“Miss Keeling! Is it possible?” Dick met the gaze of a pair of frank dark eyes, which were scanning his face with a look of friendly interest, and his thoughts flew back to the time which had elapsed between his leaving Sandhurst and obtaining his appointment to the Indian Staff Corps years ago. He had spent some months at home, to the great disgust of his uncle, the general, who vowed that this spell of idleness would ruin him for life, but he did nothing worse than fall in love with his sister’s greatest friend. Georgia lived only a few doors off, and she and Mabel always walked to the high school together, a fact of which Dick was fully aware when he took it into his head to offer Mabel his escort morning by morning. The offer was accepted with some hesitation, for both Mabel and Georgia had reached what might be called the age of pure reason, and objected on principle to “boys and nonsense,” but Dick was useful in carrying their books, and they could always snub him if he talked too much. Mabel was not without pride in the effect produced on the other girls by Dick’s attendance, but Georgia was absolutely indifferent to the honour conferred upon her, and Dick left England at last with the rueful conviction that the lady of his love was still quite heart-whole, and never regarded him in any other light than that of Mabel’s brother. Now he saw her again, and her eyes met his as calmly and freely as of old.
“Miss Keeling! Is it possible?”
“You have not forgotten the old days, then?” she said, pleasantly.

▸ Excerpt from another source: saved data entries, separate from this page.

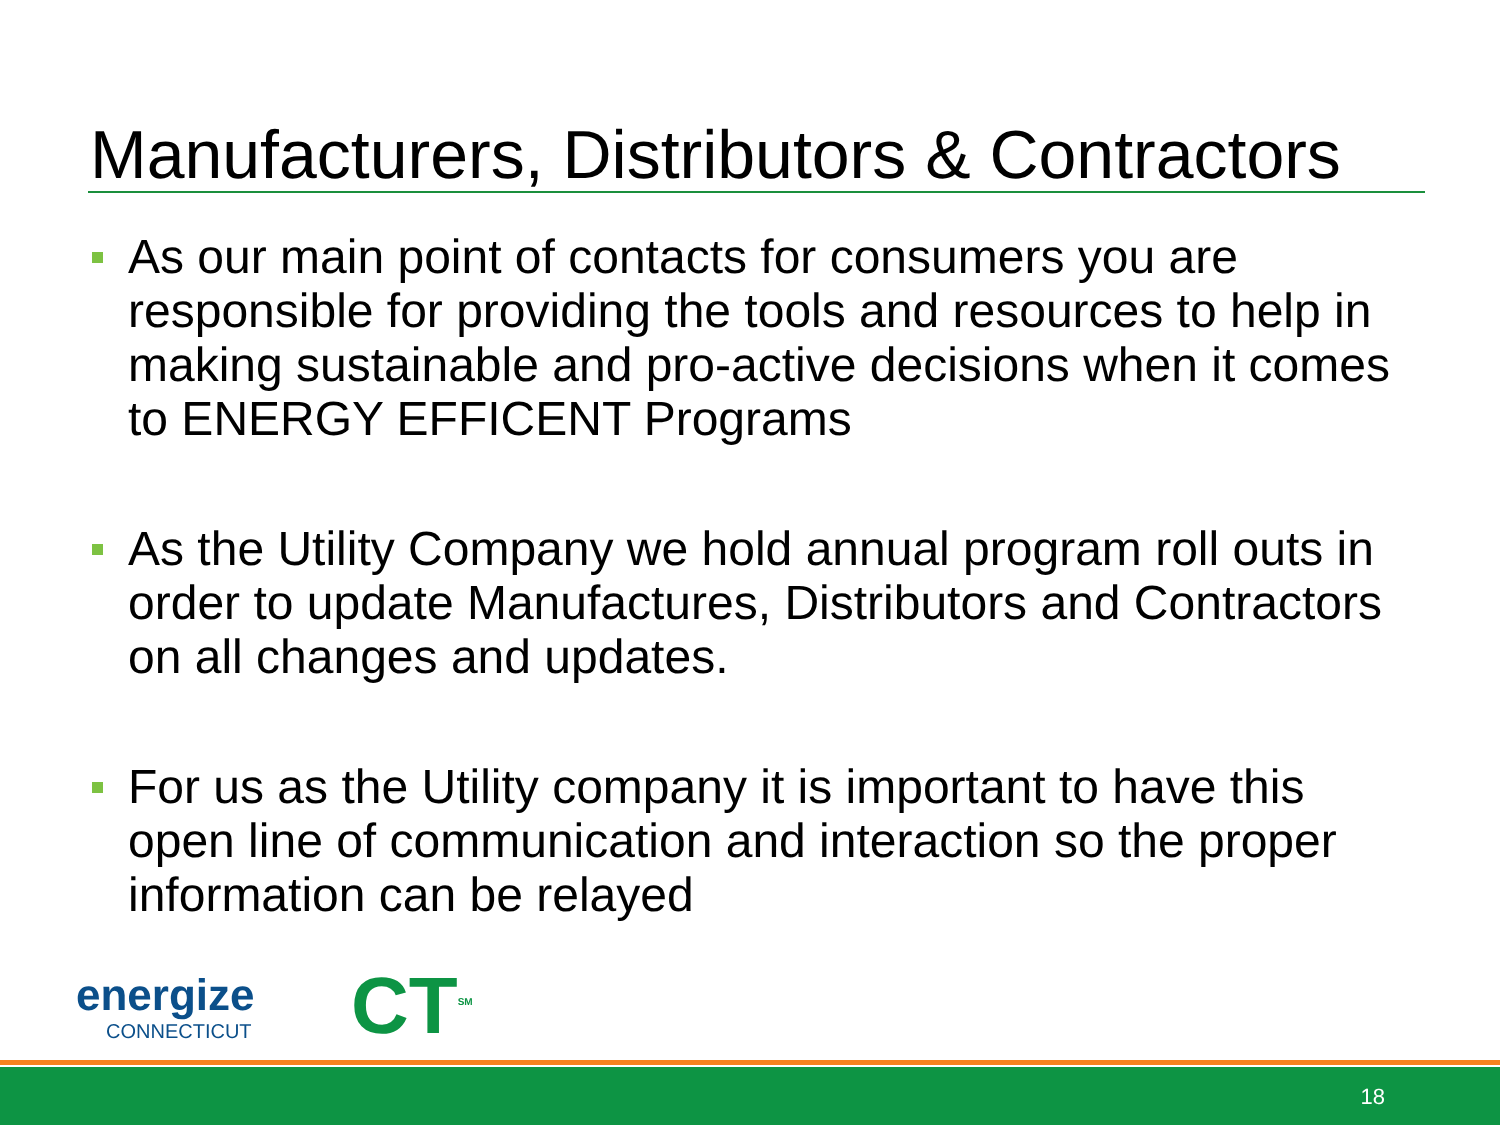Manufacturers, Distributors & Contractors
As our main point of contacts for consumers you are responsible for providing the tools and resources to help in making sustainable and pro-active decisions when it comes to ENERGY EFFICENT Programs
As the Utility Company we hold annual program roll outs in order to update Manufactures, Distributors and Contractors on all changes and updates.
For us as the Utility company it is important to have this open line of communication and interaction so the proper information can be relayed
energize
CONNECTICUT
CT<sup>SM</sup>
18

“I am afraid you haven’t,” he answered. “I must have bored you horribly. I know you and Mab always wanted to discuss your lessons, or the methods of the different masters, and momentous subjects of that kind, whereas I used to try to intrude my own little frivolous interests, which were invariably frowned down. It served me right.”
Poor Dick! He had not spoken so lightly when he bade Georgia farewell, after a vain attempt to obtain from her a flower, a glove, anything she had touched, as a keepsake. She had looked him through with her clear eyes and observed chillingly that she disliked foolishness, and he broke away from her with a heart full of pain and anger, and on his lips the Disraelian prophecy, “Some day I will make you listen to me!” To work for Georgia, to make himself more worthy of Georgia, had been his ruling impulse during his early years in India, and there was always before his eyes the faint possibility that when he returned home great and famous, his stubborn lady’s heart might be touched at last. And now he had returned, not only famous, but also free from the trammels of his early and hopeless adoration—and Georgia was not at all affected by the fact. Years of unremitting work had turned Dick’s thoughts into a different channel. He was a soldier now, and his professional instincts were paramount, but still, he would have liked Georgia to recognise the change. She did not appear to notice anything, and he had a lurking suspicion that if she had done so, the realisation would not have troubled her.
“And so you are going to India, like all the young ladies in these days?” he said, carelessly, recalling what he had just heard from Mrs Wake, not without some idea of piquing Miss Keeling by the suggestion that her latest development had not surprised him in the least.
“No, not to India,” she answered. “I am going to Kubbet-ul-Haj.”
“What, with Sir Dugald Haigh’s Ethiopian Mission? So am I.”
“Yes, Mabel has told me. What a pity she can’t come too!”